▶ _Problem details_
Could you retype the entries exactly as they are?

▶ _Exercise inputs_

########

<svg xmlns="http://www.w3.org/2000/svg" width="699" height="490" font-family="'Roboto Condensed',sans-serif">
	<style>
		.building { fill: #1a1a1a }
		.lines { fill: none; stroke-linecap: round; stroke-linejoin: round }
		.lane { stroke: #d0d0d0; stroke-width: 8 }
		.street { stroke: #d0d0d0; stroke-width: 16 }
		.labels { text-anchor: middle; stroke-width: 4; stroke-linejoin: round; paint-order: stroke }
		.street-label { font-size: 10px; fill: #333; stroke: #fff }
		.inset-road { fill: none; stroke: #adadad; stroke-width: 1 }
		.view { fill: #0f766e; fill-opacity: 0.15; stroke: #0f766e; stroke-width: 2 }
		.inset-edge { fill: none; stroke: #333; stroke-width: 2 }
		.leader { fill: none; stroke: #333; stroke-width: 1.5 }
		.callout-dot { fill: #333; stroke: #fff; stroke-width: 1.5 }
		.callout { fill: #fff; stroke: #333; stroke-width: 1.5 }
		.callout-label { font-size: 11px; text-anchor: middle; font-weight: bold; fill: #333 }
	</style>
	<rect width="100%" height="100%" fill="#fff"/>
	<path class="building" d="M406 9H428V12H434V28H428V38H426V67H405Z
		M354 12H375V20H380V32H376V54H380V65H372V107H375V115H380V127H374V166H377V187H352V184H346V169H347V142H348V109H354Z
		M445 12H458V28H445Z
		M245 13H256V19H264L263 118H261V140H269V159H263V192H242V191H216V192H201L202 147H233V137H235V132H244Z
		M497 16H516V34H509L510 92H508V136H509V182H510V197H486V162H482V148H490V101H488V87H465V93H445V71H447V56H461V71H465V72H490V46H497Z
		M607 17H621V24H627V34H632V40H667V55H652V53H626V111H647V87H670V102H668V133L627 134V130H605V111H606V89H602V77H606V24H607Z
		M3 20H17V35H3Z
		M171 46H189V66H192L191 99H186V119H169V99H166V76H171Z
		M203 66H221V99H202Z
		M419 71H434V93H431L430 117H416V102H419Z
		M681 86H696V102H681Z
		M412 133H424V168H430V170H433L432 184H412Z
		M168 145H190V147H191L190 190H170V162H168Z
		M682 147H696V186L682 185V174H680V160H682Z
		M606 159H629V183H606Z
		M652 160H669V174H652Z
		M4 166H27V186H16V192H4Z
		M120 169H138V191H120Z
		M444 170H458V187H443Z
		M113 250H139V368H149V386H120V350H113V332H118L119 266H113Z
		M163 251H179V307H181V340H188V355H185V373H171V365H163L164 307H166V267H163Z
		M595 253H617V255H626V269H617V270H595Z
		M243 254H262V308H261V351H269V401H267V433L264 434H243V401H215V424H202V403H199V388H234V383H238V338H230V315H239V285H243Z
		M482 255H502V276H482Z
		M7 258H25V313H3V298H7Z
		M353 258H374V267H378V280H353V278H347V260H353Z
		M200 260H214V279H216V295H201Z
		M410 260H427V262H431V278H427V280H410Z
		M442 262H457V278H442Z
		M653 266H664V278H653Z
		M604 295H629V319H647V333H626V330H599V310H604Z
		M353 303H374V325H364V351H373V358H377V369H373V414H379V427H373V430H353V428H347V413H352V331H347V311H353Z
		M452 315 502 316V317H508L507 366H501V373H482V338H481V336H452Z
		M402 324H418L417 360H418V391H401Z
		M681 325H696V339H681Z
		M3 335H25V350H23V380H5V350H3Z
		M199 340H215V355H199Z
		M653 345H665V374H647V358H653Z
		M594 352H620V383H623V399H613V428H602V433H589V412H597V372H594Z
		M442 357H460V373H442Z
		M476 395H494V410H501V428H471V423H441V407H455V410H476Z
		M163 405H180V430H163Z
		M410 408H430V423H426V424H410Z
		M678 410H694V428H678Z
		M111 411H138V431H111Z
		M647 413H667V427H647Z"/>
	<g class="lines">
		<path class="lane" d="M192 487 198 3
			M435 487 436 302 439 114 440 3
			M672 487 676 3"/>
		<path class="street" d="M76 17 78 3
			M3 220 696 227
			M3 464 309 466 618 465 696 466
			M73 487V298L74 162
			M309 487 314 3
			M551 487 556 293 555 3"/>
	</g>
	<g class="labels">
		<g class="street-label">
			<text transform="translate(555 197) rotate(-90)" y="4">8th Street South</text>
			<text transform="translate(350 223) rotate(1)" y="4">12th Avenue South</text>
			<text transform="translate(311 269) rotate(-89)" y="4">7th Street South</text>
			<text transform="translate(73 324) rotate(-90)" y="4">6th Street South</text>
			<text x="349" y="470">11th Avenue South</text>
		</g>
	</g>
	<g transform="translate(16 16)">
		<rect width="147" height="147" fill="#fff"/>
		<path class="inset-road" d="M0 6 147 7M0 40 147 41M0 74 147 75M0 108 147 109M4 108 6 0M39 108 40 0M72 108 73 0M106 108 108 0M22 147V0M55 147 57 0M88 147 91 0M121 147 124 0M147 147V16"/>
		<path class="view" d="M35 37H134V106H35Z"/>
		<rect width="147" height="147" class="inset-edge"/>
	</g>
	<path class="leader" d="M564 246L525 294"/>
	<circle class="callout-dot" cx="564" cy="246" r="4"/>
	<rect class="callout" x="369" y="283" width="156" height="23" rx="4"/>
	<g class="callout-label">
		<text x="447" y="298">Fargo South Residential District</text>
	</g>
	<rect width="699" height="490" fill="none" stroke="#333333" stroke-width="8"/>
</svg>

########

▶ _Answer area_
<svg xmlns="http://www.w3.org/2000/svg" width="699" height="490" font-family="'Roboto Condensed',sans-serif">
	<style>
		.building { fill: #1a1a1a }
		.lines { fill: none; stroke-linecap: round; stroke-linejoin: round }
		.lane { stroke: #d0d0d0; stroke-width: 8 }
		.street { stroke: #d0d0d0; stroke-width: 16 }
		.labels { text-anchor: middle; stroke-width: 4; stroke-linejoin: round; paint-order: stroke }
		.street-label { font-size: 10px; fill: #333; stroke: #fff }
		.inset-road { fill: none; stroke: #adadad; stroke-width: 1 }
		.view { fill: #0f766e; fill-opacity: 0.15; stroke: #0f766e; stroke-width: 2 }
		.inset-edge { fill: none; stroke: #333; stroke-width: 2 }
		.leader { fill: none; stroke: #333; stroke-width: 1.5 }
		.callout-dot { fill: #333; stroke: #fff; stroke-width: 1.5 }
		.callout { fill: #fff; stroke: #333; stroke-width: 1.5 }
		.callout-label { font-size: 11px; text-anchor: middle; font-weight: bold; fill: #333 }
	</style>
	<rect width="100%" height="100%" fill="#fff"/>
	<path class="building" d="M406 9H428V12H434V28H428V38H426V67H405Z
		M354 12H375V20H380V32H376V54H380V65H372V107H375V115H380V127H374V166H377V187H352V184H346V169H347V142H348V109H354Z
		M445 12H458V28H445Z
		M245 13H256V19H264L263 118H261V140H269V159H263V192H242V191H216V192H201L202 147H233V137H235V132H244Z
		M497 16H516V34H509L510 92H508V136H509V182H510V197H486V162H482V148H490V101H488V87H465V93H445V71H447V56H461V71H465V72H490V46H497Z
		M607 17H621V24H627V34H632V40H667V55H652V53H626V111H647V87H670V102H668V133L627 134V130H605V111H606V89H602V77H606V24H607Z
		M3 20H17V35H3Z
		M171 46H189V66H192L191 99H186V119H169V99H166V76H171Z
		M203 66H221V99H202Z
		M419 71H434V93H431L430 117H416V102H419Z
		M681 86H696V102H681Z
		M412 133H424V168H430V170H433L432 184H412Z
		M168 145H190V147H191L190 190H170V162H168Z
		M682 147H696V186L682 185V174H680V160H682Z
		M606 159H629V183H606Z
		M652 160H669V174H652Z
		M4 166H27V186H16V192H4Z
		M120 169H138V191H120Z
		M444 170H458V187H443Z
		M113 250H139V368H149V386H120V350H113V332H118L119 266H113Z
		M163 251H179V307H181V340H188V355H185V373H171V365H163L164 307H166V267H163Z
		M595 253H617V255H626V269H617V270H595Z
		M243 254H262V308H261V351H269V401H267V433L264 434H243V401H215V424H202V403H199V388H234V383H238V338H230V315H239V285H243Z
		M482 255H502V276H482Z
		M7 258H25V313H3V298H7Z
		M353 258H374V267H378V280H353V278H347V260H353Z
		M200 260H214V279H216V295H201Z
		M410 260H427V262H431V278H427V280H410Z
		M442 262H457V278H442Z
		M653 266H664V278H653Z
		M604 295H629V319H647V333H626V330H599V310H604Z
		M353 303H374V325H364V351H373V358H377V369H373V414H379V427H373V430H353V428H347V413H352V331H347V311H353Z
		M452 315 502 316V317H508L507 366H501V373H482V338H481V336H452Z
		M402 324H418L417 360H418V391H401Z
		M681 325H696V339H681Z
		M3 335H25V350H23V380H5V350H3Z
		M199 340H215V355H199Z
		M653 345H665V374H647V358H653Z
		M594 352H620V383H623V399H613V428H602V433H589V412H597V372H594Z
		M442 357H460V373H442Z
		M476 395H494V410H501V428H471V423H441V407H455V410H476Z
		M163 405H180V430H163Z
		M410 408H430V423H426V424H410Z
		M678 410H694V428H678Z
		M111 411H138V431H111Z
		M647 413H667V427H647Z"/>
	<g class="lines">
		<path class="lane" d="M192 487 198 3
			M435 487 436 302 439 114 440 3
			M672 487 676 3"/>
		<path class="street" d="M76 17 78 3
			M3 220 696 227
			M3 464 309 466 618 465 696 466
			M73 487V298L74 162
			M309 487 314 3
			M551 487 556 293 555 3"/>
	</g>
	<g class="labels">
		<g class="street-label">
			<text transform="translate(555 197) rotate(-90)" y="4">8th Street South</text>
			<text transform="translate(350 223) rotate(1)" y="4">12th Avenue South</text>
			<text transform="translate(311 269) rotate(-89)" y="4">7th Street South</text>
			<text transform="translate(73 324) rotate(-90)" y="4">6th Street South</text>
			<text x="349" y="470">11th Avenue South</text>
		</g>
	</g>
	<g transform="translate(16 16)">
		<rect width="147" height="147" fill="#fff"/>
		<path class="inset-road" d="M0 6 147 7M0 40 147 41M0 74 147 75M0 108 147 109M4 108 6 0M39 108 40 0M72 108 73 0M106 108 108 0M22 147V0M55 147 57 0M88 147 91 0M121 147 124 0M147 147V16"/>
		<path class="view" d="M35 37H134V106H35Z"/>
		<rect width="147" height="147" class="inset-edge"/>
	</g>
	<path class="leader" d="M564 246L525 294"/>
	<circle class="callout-dot" cx="564" cy="246" r="4"/>
	<rect class="callout" x="369" y="283" width="156" height="23" rx="4"/>
	<g class="callout-label">
		<text x="447" y="298">Fargo South Residential District</text>
	</g>
	<rect width="699" height="490" fill="none" stroke="#333333" stroke-width="8"/>
</svg>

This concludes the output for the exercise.